**Texto fornecido**

==========

O laudo elaborado pelo Núcleo de Medicina e Odontologia Legal (Numol) de Campina Grande atestou que Viviane Rodrigues de Souza, de 31 anos, morta na última segunda-feira, 23, pelo filho, um adolescente de 15 anos, foi atingida por um total de 39 facadas. O golpe mortal teria sido no coração, com uma perfuração de cerca de 4 centímetros. O crime aconteceu na casa da vítima, na rua Eulália Rezende de Lira, no bairro de Bodocongó, em Campina Grande e causou comoção em todo o Estado. A vizinhança ouviu os gritos de Viviane que tentava fugir do filho e dizia que o amava, apesar de estar sendo esfaqueada.
“Ela chegou a ser socorrida com vida para o hospital, mas foi atingida por todas as partes do corpo acima do tórax. Algumas das lesões são características da tentativa de defesa: as das mãos, mas ela foi atingida na cabeça e teve um golpe preciso e com força no coração. No crânio, o golpe chegou a arranhar o osso da cabeça. Foi desferido com muita força”, explicou Márcio Leandro, diretor do Numol de Campina Grande.

==========

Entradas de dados
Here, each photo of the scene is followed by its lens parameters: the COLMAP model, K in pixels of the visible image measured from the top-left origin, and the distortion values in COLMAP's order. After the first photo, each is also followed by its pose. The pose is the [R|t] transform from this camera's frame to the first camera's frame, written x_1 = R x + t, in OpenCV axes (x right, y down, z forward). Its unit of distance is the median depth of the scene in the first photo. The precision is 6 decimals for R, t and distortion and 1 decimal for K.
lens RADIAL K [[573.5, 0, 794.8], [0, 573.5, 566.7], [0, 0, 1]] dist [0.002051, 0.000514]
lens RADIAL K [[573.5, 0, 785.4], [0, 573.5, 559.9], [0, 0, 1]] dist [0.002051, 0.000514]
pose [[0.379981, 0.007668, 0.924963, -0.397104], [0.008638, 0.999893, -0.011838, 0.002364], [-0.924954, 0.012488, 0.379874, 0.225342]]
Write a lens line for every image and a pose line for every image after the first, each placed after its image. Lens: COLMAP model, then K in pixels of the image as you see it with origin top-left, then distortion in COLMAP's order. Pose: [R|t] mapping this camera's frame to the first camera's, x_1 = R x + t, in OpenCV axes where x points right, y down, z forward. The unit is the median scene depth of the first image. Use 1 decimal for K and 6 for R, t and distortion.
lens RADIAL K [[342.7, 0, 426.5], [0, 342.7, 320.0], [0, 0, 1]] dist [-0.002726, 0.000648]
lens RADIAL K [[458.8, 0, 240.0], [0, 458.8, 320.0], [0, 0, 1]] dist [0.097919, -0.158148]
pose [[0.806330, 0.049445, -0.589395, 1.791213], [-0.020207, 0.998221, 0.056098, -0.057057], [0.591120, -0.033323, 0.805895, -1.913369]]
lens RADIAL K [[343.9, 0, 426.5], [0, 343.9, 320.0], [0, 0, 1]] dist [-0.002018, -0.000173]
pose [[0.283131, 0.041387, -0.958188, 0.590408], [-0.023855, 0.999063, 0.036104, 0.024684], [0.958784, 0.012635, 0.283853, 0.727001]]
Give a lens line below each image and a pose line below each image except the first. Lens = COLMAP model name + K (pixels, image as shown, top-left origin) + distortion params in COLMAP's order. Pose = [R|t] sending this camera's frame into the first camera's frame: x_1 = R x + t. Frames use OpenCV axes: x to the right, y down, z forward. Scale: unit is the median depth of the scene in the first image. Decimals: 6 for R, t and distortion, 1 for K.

==========

Você pode prosseguir com o texto sobre o laudo da morte de Viviane Rodrigues de Souza, começando logo após a última frase apresentada?

**Resultado da tarefa**
A mãe de Viviane contou que ela tinha medo do filho e que apesar de não morar com a mãe o rapaz tinha as chaves da residência e frequentemente ia pedir dinheiro. Temendo por sua integridade física, Viviane foi dormir algumas noites na casa da mãe.
O adolescente, que é dependente químico desde os 12 anos, foi apreendido pouco tempo depois de matar a mãe, confessou o assassinato e disse que suspeitava que Viviane tivesse envolvimento com a morte do pai, tese descartada pela polícia e também pela família. Suspeita-se que o jovem tenha cometido o homicídio porque queria dinheiro e a mãe, desempregada, não tinha como lhe atender.